Thursday, April 17, 2014

Initial jobless claims rise to 304,000

More Americans filed initial claims for unemployment benefits last week and a new estimate for the previous week erased what had first looked like a seven year low, the Labor Department said Thursday.

First-time claims rose to a seasonally adjusted 304,000, an increase of 2,000 from the previous week's revised level, the Labor Department said.

Last week, Labor reported first-time claims for the week ending April 5 had dropped to 300,000, which was reported as the lowest since May 2007.

Economists had forecast this week's report would show a rise to 315,000, according to a survey by Action Economics.

But this time of year, jobless claims numbers can bounce around because Easter's date changes from year to year and that can affect Labor's seasonal adjustments.

The longer-term trend is still moving down, a sign of the job market's slow improvement..
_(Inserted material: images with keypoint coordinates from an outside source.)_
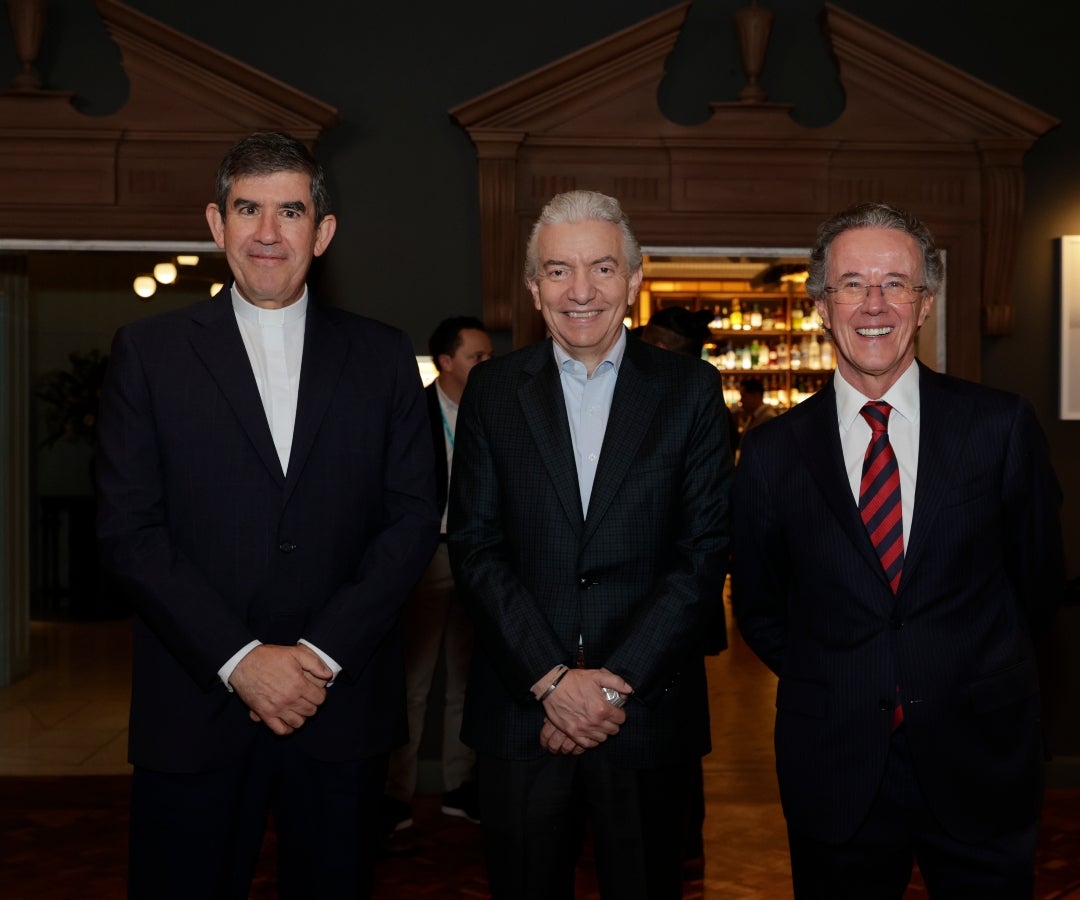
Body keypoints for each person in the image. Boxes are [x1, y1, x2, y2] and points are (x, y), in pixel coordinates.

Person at [95, 131, 439, 900]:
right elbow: (128, 530)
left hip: (339, 702)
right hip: (195, 703)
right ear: (217, 224)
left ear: (323, 231)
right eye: (248, 209)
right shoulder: (148, 354)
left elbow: (413, 520)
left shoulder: (382, 355)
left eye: (290, 210)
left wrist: (316, 656)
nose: (267, 232)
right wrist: (240, 659)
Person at [731, 201, 1064, 899]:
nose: (873, 304)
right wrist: (846, 676)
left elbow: (1036, 585)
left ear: (925, 302)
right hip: (836, 763)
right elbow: (760, 608)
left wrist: (960, 666)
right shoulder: (769, 455)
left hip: (981, 757)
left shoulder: (997, 427)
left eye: (895, 284)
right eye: (852, 283)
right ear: (822, 304)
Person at [448, 189, 733, 899]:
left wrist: (606, 687)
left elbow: (703, 556)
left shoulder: (691, 391)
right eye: (558, 271)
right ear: (532, 286)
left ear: (634, 281)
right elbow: (476, 549)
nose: (581, 291)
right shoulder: (490, 391)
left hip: (644, 713)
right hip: (522, 712)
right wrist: (551, 680)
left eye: (603, 269)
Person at [383, 316, 492, 834]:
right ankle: (396, 795)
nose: (487, 364)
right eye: (477, 357)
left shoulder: (493, 414)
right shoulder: (415, 412)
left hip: (476, 560)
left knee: (468, 684)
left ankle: (459, 787)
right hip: (425, 560)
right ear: (446, 362)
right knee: (414, 683)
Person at [638, 304, 730, 878]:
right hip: (632, 603)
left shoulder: (698, 401)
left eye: (657, 344)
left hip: (679, 601)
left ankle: (682, 843)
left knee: (673, 729)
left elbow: (706, 529)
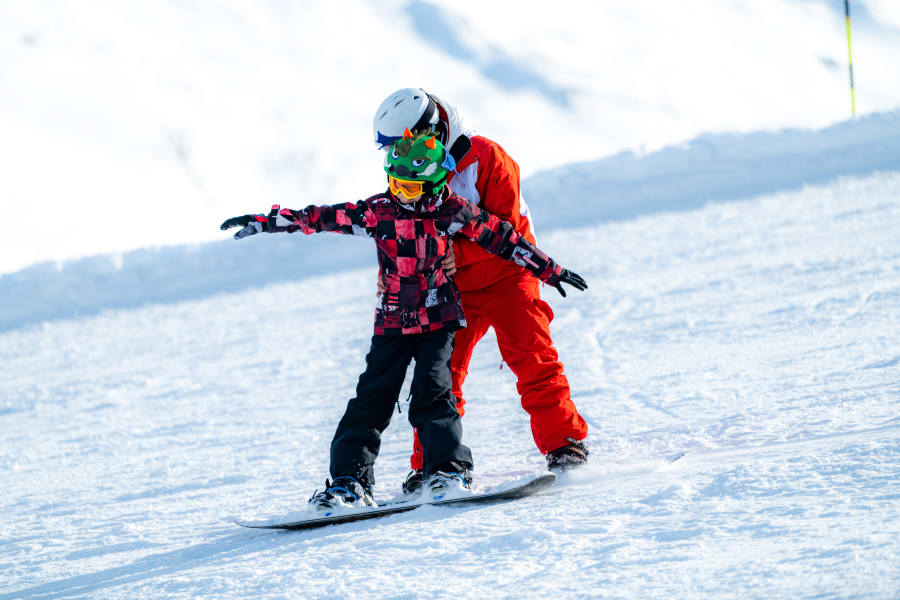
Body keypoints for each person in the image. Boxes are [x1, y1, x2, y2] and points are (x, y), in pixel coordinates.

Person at [220, 128, 587, 510]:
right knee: (371, 399)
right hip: (393, 322)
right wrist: (267, 221)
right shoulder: (380, 211)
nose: (401, 195)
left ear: (434, 183)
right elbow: (322, 217)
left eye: (411, 188)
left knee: (434, 393)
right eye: (395, 183)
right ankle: (349, 481)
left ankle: (446, 470)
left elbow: (505, 239)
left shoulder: (454, 211)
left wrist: (551, 271)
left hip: (438, 321)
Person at [372, 89, 591, 494]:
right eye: (397, 146)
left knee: (532, 357)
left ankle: (565, 444)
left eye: (410, 140)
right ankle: (435, 464)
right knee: (438, 377)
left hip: (509, 277)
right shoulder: (410, 169)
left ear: (432, 128)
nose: (406, 151)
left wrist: (456, 252)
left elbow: (505, 228)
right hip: (456, 290)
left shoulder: (487, 158)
In Thursday's report, Labor said the 4-week moving average was 312,000, a decrease of 4,750 from the previous week's revised average. That is the lowest level for this average since October 6, 2007 when it was 302,000.

Claims averaged well over 600,000 a week through much of 2009.

Earlier this month, the government reported the economy gained 192,000 jobs in March while January and February job gains were 37,000 higher than previously estimated. The unemployment rate held steady at 6.7%.